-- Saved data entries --
************
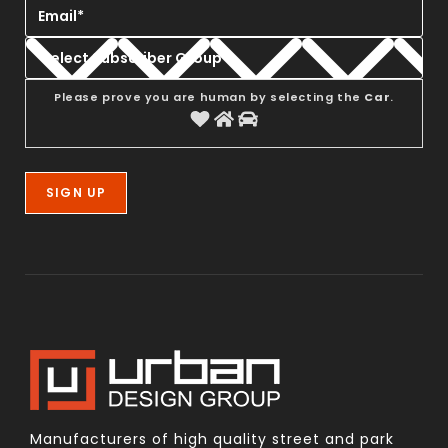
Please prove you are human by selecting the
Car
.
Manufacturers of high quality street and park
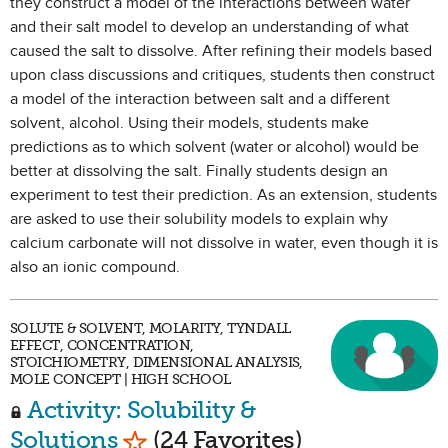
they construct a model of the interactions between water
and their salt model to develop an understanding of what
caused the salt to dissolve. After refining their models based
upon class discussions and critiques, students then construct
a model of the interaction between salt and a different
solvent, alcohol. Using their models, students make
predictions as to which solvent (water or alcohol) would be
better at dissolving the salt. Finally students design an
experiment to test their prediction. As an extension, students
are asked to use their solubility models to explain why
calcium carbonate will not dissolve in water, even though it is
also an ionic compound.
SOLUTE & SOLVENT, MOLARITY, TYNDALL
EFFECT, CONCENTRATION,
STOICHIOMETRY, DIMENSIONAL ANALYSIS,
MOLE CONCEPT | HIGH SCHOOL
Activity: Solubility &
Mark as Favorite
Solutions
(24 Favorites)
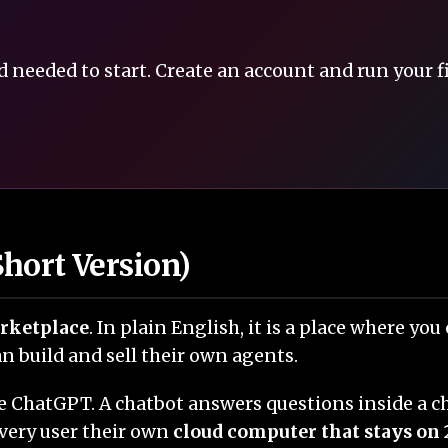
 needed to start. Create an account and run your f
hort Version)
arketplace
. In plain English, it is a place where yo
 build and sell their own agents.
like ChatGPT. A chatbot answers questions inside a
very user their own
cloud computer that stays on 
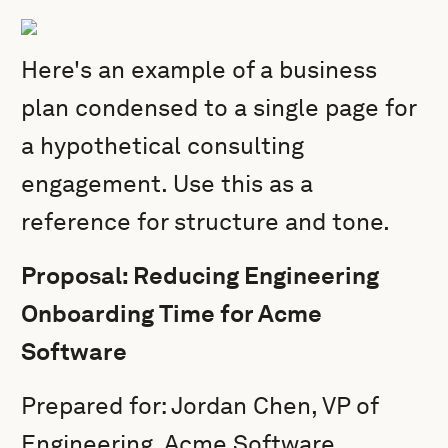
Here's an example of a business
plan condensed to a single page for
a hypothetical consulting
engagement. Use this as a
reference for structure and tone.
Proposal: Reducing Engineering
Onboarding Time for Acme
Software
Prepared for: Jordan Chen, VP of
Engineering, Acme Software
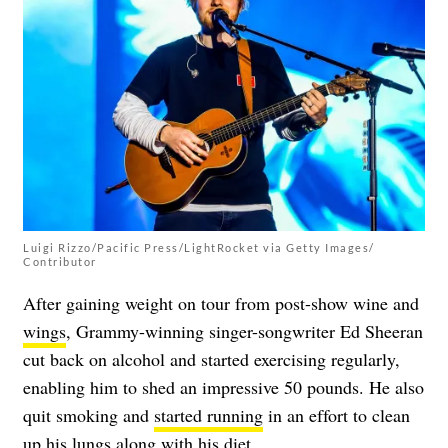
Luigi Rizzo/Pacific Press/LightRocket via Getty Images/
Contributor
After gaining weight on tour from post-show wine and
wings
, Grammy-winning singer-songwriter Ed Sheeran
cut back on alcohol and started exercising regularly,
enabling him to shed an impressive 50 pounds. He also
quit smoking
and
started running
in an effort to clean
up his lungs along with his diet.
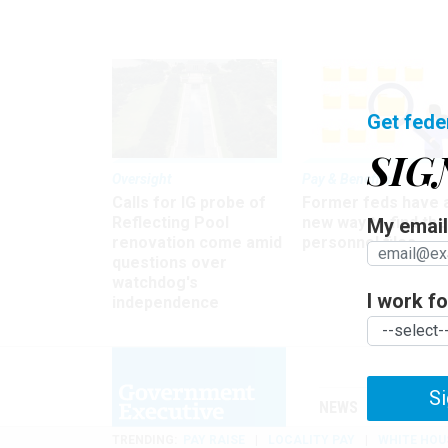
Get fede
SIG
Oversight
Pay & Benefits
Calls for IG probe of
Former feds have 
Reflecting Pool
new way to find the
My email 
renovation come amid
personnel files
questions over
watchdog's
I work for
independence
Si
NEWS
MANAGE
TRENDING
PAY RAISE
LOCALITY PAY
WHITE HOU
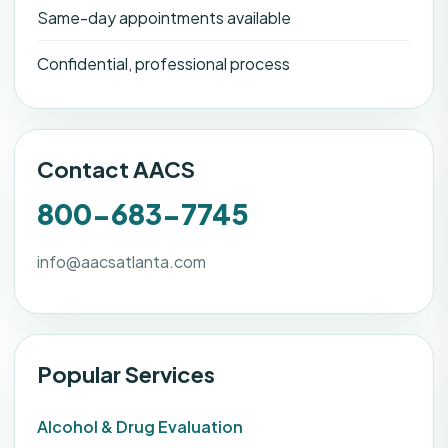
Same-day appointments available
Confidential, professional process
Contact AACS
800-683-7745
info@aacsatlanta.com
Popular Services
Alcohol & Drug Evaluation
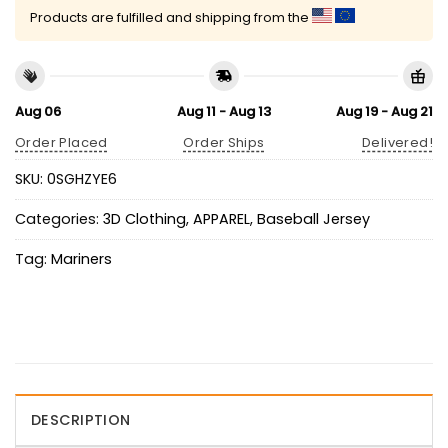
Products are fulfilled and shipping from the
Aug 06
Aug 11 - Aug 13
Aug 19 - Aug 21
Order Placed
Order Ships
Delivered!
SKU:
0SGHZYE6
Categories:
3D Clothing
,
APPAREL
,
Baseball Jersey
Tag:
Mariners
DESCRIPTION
************
-- About this exercise --
Please convert the lines starting with the line containing "they construct a" and going on through the line containing "also an ionic compound." into a numbered list, leaving out any blank lines.

-- Expected output --
1. they construct a model of the interactions between water
2. and their salt model to develop an understanding of what
3. caused the salt to dissolve. After refining their models based
4. upon class discussions and critiques, students then construct
5. a model of the interaction between salt and a different
6. solvent, alcohol. Using their models, students make
7. predictions as to which solvent (water or alcohol) would be
8. better at dissolving the salt. Finally students design an
9. experiment to test their prediction. As an extension, students
10. are asked to use their solubility models to explain why
11. calcium carbonate will not dissolve in water, even though it is
12. also an ionic compound.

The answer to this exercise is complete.